Thirty years ago, no one was supposed to get hurt. The law was simply supposed to mandate equal opportunity for women in the classroom and the gym. What it has evolved into, however, is a proportionality mandate that has created a numbers game in high-school and college sports programs — killing men's sports across the country.

At the end of last season, for instance, Marquette University eliminated their men's wrestling program in order to comply with federally mandated gender quotas. As a result of Title IX, their program had already been downgraded to a club by the school and was being fully funded by alumni of the school's wrestling team. But no school wants to be targeted as discriminating against women, and so they simply killed it — killing scholarships in the process. (The time some of the wrestlers once spent practicing — honing their athletic talent — is now spent earning the money to stay in school.) Bucknell's men's wrestling team will be shutting down for similar reasons at the end of this season — even though an alumnus offered $500,000, to be used at the school's discretion, to fund gender equity in its athletic programs.

Of course, the story is not new and those teams won't be the last. Men's baseball at Boston University, hockey at Kent State University, and swimming at the University of New Mexico are all history. To try to stem the tide, the National Wrestling Coaches Association has filed suit against the Department of Education challenging a Clinton administration interpretation of the 1972 Title IX statute that mandates those gender quotas. The administration should listen to the coaches and preempt a judicial ruling by dropping the numbers game the previous White House created for colleges — which discriminates against men.

The wrestling coaches emphasize that they aren't against Title IX or women in sports — in wrestling, even.

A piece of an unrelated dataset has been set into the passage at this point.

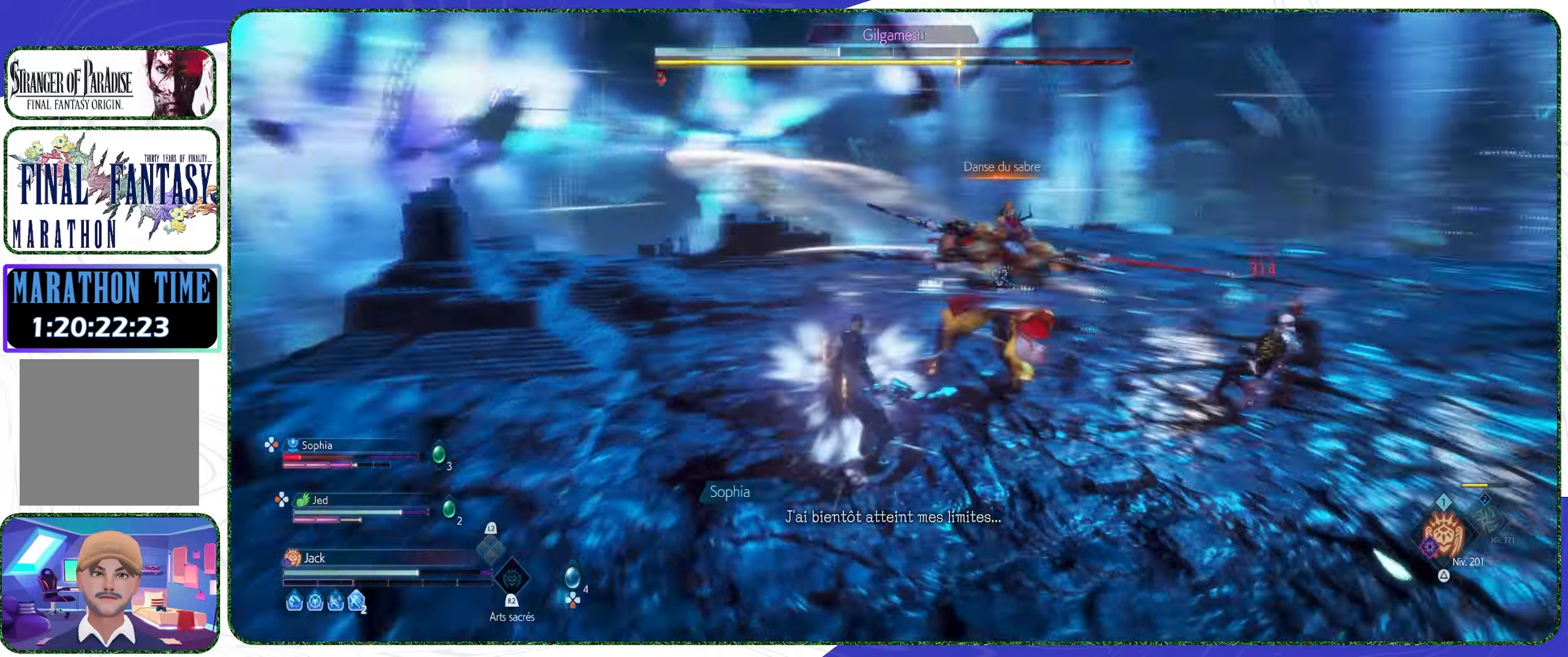
{"buttons": ["R1"], "left_stick": "center", "right_stick": "center", "events": [[33, "R1", "down"], [100, "R1", "up"], [166, "R1", "down"], [233, "R1", "up"], [266, "left_stick", "center"], [333, "R1", "down"], [400, "R1", "up"], [466, "R1", "down"]]}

They are only calling for a return to the intent of the original law, which simply — however ironically — prohibited discrimination, even against men.

What ends so many men's teams is numbers. Instead of equality of opportunity, the Clinton-era regulations mean that if a school has 50 slots on the men's baseball team, then women have to have 50 slots available on their softball team. And it doesn't matter if the school can't find 50 women who want to play softball. This, as you might imagine, becomes even more of a problem in more traditionally male sports — for instance, wrestling.

But no matter how fair the wrestling coaches want to be, don't expect too many to acknowledge the boys' plight. Olympic gold medalist Donna De Varona's comment on Paula Zahn's CNN morning show echoed the conventional wisdom on Title IX: "Despite many gains, sports today is still far from a level playing field" — for girls. It's a women-as-victims message that the National Women's Law Center and other feminist groups have successfully peddled to the media — and used to frighten schools, via the threat of lawsuits.

Yet a 1999 General Accounting Office study found that our pursuit of "gender equity" has left men's opportunities on the decline, dropping by twelve percent since 1985. In some schools, gender equity means slashing men's sports — especially when participation in sports for women tends to spike at about 40 percent. Ultimately, that hurts women too: If men's chances have to be capped, then so do women's in sports where there might be more female interest, such as gymnastics. Instead of the Nike slogan that has become a stand-in for excellence, "Just do it," today's schools are being forced to say: "Sorry, give us that scholarship back." "Find something else to do with your time." "Find another way to finance your education." "We gotta bean count."